L’empreinte laissée dans la communauté viticole
Au-delà de leur activité viticole, Marie-Louise et Etienne Stein faisaient partie intégrante du tissu social de Kaysersberg Vignoble. Les vignerons jouent traditionnellement un rôle central dans la vie des villages alsaciens, participant aux fêtes locales, aux confréries vineuses et à la préservation des traditions.
Leur départ laisse un vide dans cette communauté soudée où chacun se connaît et où les destins se croisent depuis des générations. Les vendanges, moments d’entraide collective, les manifestations viticoles et les temps forts du calendrier rural créent des liens solides entre familles de vignerons.
La mémoire de ces artisans de la vigne se perpétue à travers les vins qu’ils ont produits, les parcelles qu’ils ont entretenues et les valeurs qu’ils ont incarnées. Leur histoire individuelle s’inscrit dans la grande histoire du vignoble alsacien, faite de labeur, de passion et d’attachement indéfectible à un terroir.

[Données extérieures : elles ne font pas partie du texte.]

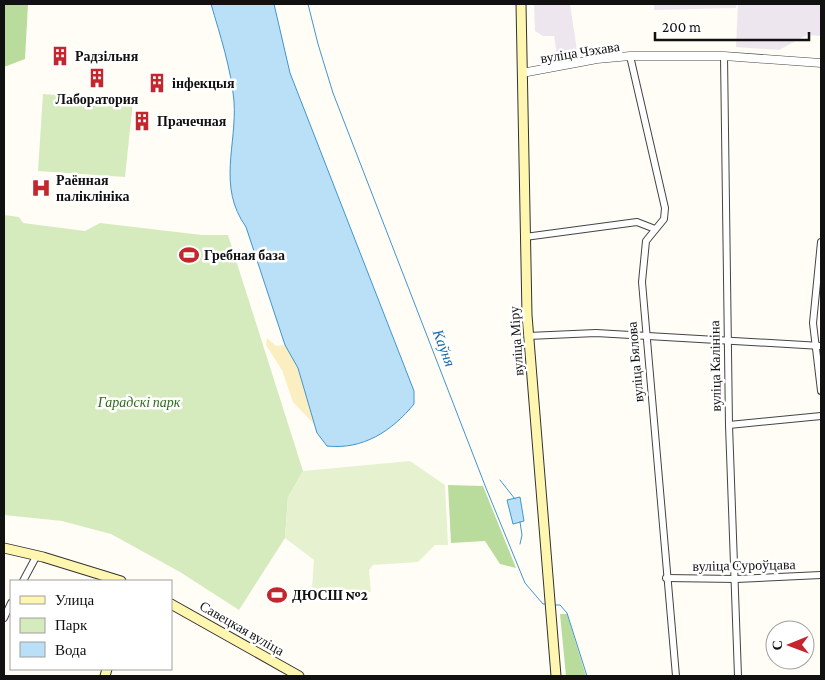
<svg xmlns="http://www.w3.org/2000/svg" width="825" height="680" font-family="'Crimson Pro',serif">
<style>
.industrial{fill:#eee6ef}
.green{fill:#d5ebbd}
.forest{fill:#b9dc9c}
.sand{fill:#fbeec1}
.pitch{fill:#e6f2cf}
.water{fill:#b9e0f7;stroke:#3f96cf}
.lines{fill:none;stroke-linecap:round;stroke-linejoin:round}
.stream{stroke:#3f96cf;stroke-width:1}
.minor-casing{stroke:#444;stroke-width:8}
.tertiary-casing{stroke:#444;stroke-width:9}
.secondary-casing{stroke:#333;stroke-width:11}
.minor{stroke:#fff;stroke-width:6}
.tertiary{stroke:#fff;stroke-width:8}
.secondary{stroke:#fff6b0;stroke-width:9}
.labels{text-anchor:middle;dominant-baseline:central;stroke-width:5;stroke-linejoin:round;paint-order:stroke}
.street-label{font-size:14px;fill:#111;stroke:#fff}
.poi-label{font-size:14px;font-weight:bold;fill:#111;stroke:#fff;text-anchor:start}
.park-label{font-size:14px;font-style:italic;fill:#2f6b1f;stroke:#fff}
.water-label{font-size:15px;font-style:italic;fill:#1768a6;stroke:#fff}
</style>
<rect width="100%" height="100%" fill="#fffdf5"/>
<g class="industrial">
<polygon points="534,4 570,4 578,57 558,62 554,36 543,36 535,31"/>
<polygon points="654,4 737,4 736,8 654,10"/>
<polygon points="738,4 821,4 821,36 807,35 779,50 736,47"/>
</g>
<g class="green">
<polygon points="43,94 133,101 125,177 38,171"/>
<polygon points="4,215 19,217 23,223 85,231 100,223 202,235 228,235 303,471 288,497 285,538 239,610 180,572 111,534 62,521 4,515"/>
</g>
<g class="forest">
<polygon points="4,4 28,4 25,59 4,67"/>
<polygon points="448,485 483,486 516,568 500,564 485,541 451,543"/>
<polygon points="560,614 567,614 586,676 566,676"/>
</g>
<polygon class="sand" points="267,338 276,346 285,345 298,368 314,424 293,402 282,370 266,345"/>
<polygon class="pitch" points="410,461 445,485 448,545 435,545 418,562 373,565 369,570 371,592 312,588 314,560 285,538 288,497 303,471"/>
<g class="water">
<path d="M211,4H274L290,73L414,391V404C392,431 363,450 327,446L317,433L298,368L285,345L246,227C217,186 237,146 234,101C231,68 220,35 211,4Z"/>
<polygon points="520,497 524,521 513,524 507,500"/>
</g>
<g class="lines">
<g class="stream">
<polyline points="308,4 318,44 333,93 486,488 525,583 543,604 546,604"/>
<polyline points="500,480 515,499"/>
<polyline points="520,522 522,535 520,544"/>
<polyline points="555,605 560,605 567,613 587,676"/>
</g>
<defs>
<g id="minor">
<polyline points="630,56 665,208 664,219 646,241 642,282 676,676"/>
<polyline points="724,56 729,425 738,676"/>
<polyline points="525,237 637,222 655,229"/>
<polyline points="821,242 813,323 821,391"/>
<polyline points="528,336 596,333 821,346"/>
<polyline points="729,425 821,416"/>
<polyline points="666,578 736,579 821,575"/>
<polyline points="23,581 37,555"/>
<polyline points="4,618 11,603"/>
</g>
<polyline id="tertiary" points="522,73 597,59 630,56 724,56 821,63"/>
<g id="secondary">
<polyline points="521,4 527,315 556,676"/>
<polyline points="4,548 43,557 121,581"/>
<polyline points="171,604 299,676"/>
<polyline points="105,676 107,669"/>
</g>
</defs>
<use href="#minor" class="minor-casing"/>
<use href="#tertiary" class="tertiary-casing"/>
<use href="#secondary" class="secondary-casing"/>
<use href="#minor" class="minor"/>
<use href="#tertiary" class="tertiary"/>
<use href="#secondary" class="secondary"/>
</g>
<defs>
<symbol id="building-bare" viewBox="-9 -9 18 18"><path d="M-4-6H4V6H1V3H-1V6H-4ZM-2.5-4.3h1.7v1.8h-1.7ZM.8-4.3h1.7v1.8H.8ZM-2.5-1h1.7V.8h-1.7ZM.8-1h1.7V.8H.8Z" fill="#c4262e" stroke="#fff" stroke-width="2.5" paint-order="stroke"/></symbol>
<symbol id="hospital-bare" viewBox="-9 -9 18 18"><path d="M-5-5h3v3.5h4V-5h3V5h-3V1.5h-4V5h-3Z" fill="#c4262e" stroke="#fff" stroke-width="2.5" paint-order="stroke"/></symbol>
<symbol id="stadium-bare" viewBox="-9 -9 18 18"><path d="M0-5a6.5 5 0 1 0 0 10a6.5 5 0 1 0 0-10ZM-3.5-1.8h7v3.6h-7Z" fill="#c4262e" stroke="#fff" stroke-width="2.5" paint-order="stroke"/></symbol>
</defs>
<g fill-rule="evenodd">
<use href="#building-bare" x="46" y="42" width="28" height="28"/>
<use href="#building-bare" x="83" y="64" width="28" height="28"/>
<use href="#building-bare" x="143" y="69" width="28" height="28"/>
<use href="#building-bare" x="128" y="107" width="28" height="28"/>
<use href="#hospital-bare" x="27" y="174" width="28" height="28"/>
<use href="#stadium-bare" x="175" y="241" width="28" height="28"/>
<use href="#stadium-bare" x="263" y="581" width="28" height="28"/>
</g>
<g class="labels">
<g class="street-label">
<text transform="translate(580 52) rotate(-9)">вуліца Чэхава</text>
<text transform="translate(516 341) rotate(-94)">вуліца Міру</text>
<text transform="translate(635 362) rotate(-95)">вуліца Бялова</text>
<text transform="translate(715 366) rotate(-91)">вуліца Калініна</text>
<text transform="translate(744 565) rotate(-1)">вуліца Суроўцава</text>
<text transform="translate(242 628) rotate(30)">Савецкая вуліца</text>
</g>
<g class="poi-label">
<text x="75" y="56">Радзільня</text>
<text x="172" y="83">інфекцыя</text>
<text x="97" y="99" text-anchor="middle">Лаборатория</text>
<text x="157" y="121">Прачечная</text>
<text x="56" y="180">Раённая<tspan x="56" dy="16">паліклініка</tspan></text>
<text x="204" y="255">Гребная база</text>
<text x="292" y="595">ДЮСШ №2</text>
</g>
<g class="park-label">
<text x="139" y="402">Гарадскі парк</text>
</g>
<g class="water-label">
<text transform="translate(444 348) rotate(69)">Каўня</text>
</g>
</g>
<rect width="825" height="680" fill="none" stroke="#111111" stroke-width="10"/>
<rect x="10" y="580" width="162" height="90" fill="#ffffff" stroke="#a0a0a0"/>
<rect x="20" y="596" width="25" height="8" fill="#fff6b0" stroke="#a0a0a0"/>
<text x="55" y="605" font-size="15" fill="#111111">Улица</text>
<rect x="20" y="618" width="25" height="15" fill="#d5ebbd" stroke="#a0a0a0"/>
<text x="55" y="630" font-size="15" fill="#111111">Парк</text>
<rect x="20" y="642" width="25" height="15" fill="#b9e0f7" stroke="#a0a0a0"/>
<text x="55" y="655" font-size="15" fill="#111111">Вода</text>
<g transform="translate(790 645) rotate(269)"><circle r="24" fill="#ffffff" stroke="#a0a0a0"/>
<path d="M0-4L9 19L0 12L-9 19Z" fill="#c4262e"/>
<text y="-8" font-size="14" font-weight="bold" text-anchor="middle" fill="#111111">С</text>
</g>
<path d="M655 32v8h154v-8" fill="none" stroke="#111111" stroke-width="2.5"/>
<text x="662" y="32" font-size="15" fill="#111111" stroke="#ffffff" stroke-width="4" paint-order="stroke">200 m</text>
</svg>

Kaysersberg Vignoble rend ainsi hommage à deux de ses figures discrètes mais essentielles, dont la vie commune s’est achevée comme elle s’était déroulée : dans l’unité et la fidélité. Leur parcours rappelle que derrière chaque bouteille se cachent des existences entièrement consacrées à faire parler un terroir et à transmettre un patrimoine vivant.